Monday, September 24, 2012

Inspiration Gives You Sentences - Dedication Gets you Books

With the ubiquity of the internet these days, I expected (well, hoped, anyway) some of the more whimsical ideas about creativity to finally die their proper deaths. It seems, however, that the internet is at least as good at perpetuating myths as it is at killing them.

This week, I have encountered not once, not twice, but three separate times (once online and twice in person) a particularly ridiculous idea that I was lucky enough to shed by the age of fourteen or so: "I cannot create if I'm not inspired."

I could throw out plenty of quotes by successful artists about the value of hard work over so-called inspiration, but you can search out those yourself. I'd rather approach this from a more personal vantage.

I have known what it is to be truly inspired. I have felt the serenity of being seemingly guided by some otherworldly force as I put words to the page, and everything that I got out was golden. When I was lucky, this feeling would last for a couple hours, giving me a few thousand words that needed minimal tweaking or editing. They just worked.

The feeling always went away before I had the entire story, though - and usually it doesn't last for hours. Usually it is just for a few moments, and often not when I am actually writing. I need to trust in memory or jot the ideas down before they escape, because inspiration struck in the shower or at work or - most often - just before I fall asleep (I have taken to jumping out of bed to write things down when this happens, now).
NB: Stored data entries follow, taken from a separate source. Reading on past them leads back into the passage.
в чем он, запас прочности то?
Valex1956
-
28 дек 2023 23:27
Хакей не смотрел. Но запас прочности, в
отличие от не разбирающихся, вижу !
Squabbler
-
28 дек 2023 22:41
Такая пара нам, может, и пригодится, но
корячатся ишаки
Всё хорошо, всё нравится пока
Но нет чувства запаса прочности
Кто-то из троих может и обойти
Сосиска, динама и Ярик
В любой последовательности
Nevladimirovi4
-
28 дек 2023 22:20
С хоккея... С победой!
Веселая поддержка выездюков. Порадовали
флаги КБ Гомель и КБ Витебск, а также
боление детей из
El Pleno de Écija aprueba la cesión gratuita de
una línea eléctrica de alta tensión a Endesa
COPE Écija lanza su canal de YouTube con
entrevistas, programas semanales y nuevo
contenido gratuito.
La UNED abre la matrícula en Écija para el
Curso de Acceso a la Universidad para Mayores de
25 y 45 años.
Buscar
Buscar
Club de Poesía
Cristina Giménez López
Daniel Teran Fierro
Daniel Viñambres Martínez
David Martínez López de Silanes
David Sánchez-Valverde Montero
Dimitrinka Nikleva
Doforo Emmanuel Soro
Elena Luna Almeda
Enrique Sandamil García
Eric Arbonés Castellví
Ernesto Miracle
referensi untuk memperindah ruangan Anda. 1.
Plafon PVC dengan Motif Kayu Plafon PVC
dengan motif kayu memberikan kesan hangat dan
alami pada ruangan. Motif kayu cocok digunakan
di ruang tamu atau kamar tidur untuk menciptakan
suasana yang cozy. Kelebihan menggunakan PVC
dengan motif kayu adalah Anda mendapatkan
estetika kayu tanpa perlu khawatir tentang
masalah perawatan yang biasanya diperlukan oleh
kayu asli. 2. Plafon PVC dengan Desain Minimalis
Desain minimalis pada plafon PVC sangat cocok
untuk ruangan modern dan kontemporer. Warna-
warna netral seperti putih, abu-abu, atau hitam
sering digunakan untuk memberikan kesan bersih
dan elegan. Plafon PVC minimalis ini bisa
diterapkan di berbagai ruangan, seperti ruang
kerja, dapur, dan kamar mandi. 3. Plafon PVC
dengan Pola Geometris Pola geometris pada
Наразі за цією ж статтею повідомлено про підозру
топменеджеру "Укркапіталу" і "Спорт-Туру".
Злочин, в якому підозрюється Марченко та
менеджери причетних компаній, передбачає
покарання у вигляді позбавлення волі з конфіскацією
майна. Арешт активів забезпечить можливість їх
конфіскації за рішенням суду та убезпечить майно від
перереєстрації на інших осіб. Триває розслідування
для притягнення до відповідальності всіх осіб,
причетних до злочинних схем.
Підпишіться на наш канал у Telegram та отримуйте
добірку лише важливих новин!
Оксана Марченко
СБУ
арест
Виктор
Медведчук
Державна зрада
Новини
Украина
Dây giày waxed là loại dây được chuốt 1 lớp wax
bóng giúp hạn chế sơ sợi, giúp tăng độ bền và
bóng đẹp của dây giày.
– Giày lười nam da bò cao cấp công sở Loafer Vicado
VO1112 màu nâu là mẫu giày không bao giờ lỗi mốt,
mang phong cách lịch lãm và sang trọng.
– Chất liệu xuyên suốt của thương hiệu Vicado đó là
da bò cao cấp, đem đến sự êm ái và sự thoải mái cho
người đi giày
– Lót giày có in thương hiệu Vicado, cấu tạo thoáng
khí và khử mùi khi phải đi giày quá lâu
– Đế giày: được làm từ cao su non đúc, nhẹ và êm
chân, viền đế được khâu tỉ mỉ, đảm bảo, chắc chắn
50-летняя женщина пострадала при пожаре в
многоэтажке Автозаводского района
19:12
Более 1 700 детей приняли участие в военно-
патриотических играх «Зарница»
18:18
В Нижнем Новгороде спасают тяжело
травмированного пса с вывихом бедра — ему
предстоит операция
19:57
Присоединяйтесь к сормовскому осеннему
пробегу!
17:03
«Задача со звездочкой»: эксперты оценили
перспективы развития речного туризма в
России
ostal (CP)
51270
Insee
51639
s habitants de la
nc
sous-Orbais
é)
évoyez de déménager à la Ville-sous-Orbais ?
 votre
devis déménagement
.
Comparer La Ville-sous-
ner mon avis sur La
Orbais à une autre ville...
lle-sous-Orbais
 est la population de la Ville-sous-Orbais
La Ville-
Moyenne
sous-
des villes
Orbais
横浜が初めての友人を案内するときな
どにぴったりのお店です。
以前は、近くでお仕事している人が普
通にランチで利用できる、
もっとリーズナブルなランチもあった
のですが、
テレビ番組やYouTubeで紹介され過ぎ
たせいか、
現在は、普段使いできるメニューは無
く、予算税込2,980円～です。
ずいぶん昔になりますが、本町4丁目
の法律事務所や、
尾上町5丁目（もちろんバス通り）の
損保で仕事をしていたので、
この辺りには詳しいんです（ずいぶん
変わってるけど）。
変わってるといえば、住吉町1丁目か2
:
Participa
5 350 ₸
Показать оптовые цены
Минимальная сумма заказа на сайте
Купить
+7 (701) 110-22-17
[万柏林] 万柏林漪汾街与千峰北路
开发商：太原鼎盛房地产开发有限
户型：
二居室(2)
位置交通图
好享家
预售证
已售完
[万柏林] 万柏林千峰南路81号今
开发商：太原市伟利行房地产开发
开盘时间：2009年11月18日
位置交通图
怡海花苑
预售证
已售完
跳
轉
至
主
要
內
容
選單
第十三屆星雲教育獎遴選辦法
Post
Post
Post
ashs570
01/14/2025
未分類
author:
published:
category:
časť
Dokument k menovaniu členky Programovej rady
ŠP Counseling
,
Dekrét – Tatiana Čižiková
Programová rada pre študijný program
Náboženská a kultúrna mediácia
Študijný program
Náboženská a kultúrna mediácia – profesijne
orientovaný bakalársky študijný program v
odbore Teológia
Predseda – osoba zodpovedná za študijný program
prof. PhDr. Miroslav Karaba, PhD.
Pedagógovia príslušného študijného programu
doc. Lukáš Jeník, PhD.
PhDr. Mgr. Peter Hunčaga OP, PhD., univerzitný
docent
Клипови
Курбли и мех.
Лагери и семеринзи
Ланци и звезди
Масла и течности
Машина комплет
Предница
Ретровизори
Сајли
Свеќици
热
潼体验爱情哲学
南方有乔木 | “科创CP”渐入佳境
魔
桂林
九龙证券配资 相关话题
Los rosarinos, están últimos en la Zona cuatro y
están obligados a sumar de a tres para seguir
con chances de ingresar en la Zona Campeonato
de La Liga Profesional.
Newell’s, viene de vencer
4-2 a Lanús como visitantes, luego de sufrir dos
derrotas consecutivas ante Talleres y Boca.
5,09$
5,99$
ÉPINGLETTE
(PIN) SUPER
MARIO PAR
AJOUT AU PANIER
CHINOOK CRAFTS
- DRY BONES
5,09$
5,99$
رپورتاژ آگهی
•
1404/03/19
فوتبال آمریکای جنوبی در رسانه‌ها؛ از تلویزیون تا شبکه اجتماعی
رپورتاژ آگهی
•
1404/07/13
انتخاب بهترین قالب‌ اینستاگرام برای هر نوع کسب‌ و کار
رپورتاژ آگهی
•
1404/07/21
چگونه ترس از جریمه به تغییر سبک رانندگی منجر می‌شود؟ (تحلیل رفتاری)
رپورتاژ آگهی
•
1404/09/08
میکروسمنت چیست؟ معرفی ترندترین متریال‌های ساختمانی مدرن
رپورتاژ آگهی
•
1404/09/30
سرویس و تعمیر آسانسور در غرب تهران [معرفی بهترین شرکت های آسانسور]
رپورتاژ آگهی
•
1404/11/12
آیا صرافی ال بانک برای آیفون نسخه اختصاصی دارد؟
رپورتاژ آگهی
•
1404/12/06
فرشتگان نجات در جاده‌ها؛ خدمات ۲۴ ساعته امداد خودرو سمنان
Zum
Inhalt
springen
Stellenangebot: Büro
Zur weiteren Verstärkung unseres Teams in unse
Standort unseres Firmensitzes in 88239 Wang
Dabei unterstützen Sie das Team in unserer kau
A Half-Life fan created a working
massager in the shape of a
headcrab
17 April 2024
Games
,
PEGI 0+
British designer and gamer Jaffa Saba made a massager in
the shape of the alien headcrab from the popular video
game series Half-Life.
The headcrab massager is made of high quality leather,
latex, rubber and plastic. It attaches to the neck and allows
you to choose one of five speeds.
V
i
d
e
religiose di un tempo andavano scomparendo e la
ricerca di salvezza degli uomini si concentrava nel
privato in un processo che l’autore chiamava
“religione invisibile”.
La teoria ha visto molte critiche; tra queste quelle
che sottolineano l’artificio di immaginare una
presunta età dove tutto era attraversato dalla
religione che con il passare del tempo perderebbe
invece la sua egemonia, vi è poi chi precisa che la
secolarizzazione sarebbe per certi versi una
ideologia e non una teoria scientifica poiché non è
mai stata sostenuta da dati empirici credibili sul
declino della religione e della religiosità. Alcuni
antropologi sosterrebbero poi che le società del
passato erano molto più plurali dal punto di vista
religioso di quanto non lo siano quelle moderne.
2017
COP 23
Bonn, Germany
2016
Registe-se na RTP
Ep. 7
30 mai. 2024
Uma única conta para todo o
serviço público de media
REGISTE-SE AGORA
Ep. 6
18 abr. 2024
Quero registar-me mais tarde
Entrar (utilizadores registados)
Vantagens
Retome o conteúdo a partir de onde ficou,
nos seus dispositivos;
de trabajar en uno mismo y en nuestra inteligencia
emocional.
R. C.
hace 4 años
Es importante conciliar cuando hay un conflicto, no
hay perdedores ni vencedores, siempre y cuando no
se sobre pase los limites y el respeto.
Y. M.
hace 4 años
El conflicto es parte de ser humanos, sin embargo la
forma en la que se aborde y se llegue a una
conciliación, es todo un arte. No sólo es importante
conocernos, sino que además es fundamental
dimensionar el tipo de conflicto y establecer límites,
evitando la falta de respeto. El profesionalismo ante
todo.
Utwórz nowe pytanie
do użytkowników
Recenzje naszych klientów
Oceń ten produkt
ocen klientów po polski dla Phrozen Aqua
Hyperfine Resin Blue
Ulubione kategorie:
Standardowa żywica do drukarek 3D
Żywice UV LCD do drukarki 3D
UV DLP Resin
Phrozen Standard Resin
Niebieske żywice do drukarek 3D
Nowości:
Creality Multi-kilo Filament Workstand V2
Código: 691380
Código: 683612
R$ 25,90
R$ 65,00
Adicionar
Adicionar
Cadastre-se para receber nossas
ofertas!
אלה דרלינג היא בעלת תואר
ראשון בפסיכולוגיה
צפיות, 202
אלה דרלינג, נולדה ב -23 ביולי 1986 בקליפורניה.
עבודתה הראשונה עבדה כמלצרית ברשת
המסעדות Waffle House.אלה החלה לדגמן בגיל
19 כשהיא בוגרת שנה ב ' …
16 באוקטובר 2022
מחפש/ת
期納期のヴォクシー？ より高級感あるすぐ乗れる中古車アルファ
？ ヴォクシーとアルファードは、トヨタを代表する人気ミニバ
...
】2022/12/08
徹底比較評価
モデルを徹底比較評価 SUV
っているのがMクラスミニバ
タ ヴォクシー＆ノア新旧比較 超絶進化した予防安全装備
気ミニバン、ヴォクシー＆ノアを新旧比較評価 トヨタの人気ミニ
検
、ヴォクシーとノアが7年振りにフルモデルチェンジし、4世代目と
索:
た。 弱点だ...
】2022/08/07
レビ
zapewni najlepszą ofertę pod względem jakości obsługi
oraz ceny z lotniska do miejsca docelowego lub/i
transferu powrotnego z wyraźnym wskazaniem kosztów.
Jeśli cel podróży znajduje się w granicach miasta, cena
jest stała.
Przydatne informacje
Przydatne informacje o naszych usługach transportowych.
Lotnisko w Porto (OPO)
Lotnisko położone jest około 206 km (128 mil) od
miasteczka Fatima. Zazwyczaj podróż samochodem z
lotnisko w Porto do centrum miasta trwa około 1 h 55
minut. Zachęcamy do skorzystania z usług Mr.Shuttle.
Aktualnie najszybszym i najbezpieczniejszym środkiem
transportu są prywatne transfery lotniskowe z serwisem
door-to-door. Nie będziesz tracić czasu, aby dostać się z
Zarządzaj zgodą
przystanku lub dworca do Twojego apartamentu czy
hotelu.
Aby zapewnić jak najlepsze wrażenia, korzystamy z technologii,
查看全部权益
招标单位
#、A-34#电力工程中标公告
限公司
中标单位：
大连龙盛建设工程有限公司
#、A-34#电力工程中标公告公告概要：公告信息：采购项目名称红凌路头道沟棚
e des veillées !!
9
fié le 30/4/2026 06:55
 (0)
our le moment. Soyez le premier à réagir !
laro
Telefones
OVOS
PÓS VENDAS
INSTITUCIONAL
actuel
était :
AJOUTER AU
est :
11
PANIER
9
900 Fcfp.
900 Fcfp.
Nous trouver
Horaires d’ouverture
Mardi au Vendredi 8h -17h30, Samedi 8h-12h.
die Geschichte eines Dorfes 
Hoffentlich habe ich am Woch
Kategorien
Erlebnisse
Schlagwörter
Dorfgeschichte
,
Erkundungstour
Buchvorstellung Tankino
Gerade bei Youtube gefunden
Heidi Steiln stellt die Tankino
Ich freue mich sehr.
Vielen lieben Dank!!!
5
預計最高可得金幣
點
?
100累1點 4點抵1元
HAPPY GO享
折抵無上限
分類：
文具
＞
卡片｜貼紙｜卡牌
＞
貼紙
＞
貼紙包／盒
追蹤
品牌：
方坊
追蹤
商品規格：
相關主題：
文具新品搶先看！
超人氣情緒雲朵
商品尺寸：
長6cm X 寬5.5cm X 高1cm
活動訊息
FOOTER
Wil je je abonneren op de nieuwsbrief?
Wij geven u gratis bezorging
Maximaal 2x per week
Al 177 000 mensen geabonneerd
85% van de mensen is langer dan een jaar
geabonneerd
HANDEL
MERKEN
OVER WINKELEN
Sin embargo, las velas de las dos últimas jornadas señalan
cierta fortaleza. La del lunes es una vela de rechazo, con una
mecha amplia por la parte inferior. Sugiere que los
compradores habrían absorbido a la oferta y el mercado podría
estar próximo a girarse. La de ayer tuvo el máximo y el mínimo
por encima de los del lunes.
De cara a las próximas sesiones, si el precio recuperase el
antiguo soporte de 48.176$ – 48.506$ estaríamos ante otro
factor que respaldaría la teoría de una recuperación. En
These quick visits of "The Muse" rarely garner me any more than a sentence or two, perhaps a quick exchange of dialogue, a plot point, or a visual scene. All these things need to be tied together, made sense of, and elaborated on with sufficient skill as to harness, not detract from, their perfection.

That part doesn't come with inspiration. It comes with work. Inspiration gives you an idea. Work makes it real.

Wednesday, September 19, 2012

Keep the Shoulder to the Wheel

Well, with the onset of fall and the various things that go along with it, my schedule has tightened up dramatically. I'm trying not to let this harm my writing time, but blogging time falls by the wayside. I'm sure my readers (both of you) are suitably heartbroken.

In other news, I was given a review by an indie book blogger today. Find it here. Pauline has plenty of things to say, and much of it is both valuable to potential readers and to myself as the author. Give it a look!

Her review has impressed upon me, once again, the importance of trusting yourself. Pauline enjoyed the world-building in TWIXT, whereas another of my readers (who reviewed via Amazon) thought it was lack luster. On the flip side, this other reader liked my supporting characters and Pauline seemed to think they were clunky. I have my own opinions on it all, of course, but it illustrates that ten people read one book in ten ways.

Thanks to Pauline for reading and enjoying, and thanks to all others who leave reviews for indie authors! Say what you want about the supposed unreliability of internet reviews - if nothing else, they draw attention. Attention is the currency us indie authors live by.

Well... uh, besides actual currency, which is still, all in all, more important.

Saturday, September 1, 2012

New Article Up At Mythic Scribes

My latest-written article is up at Mythic Scribes, dealing with the importance of showing human weakness in your main characters.

Find it here.

Speaking of articles, it strikes me that the previous series of blog posts would make some pretty good ones. I'm thinking of cleaning and expanding them into a couple to get the most out of the subject.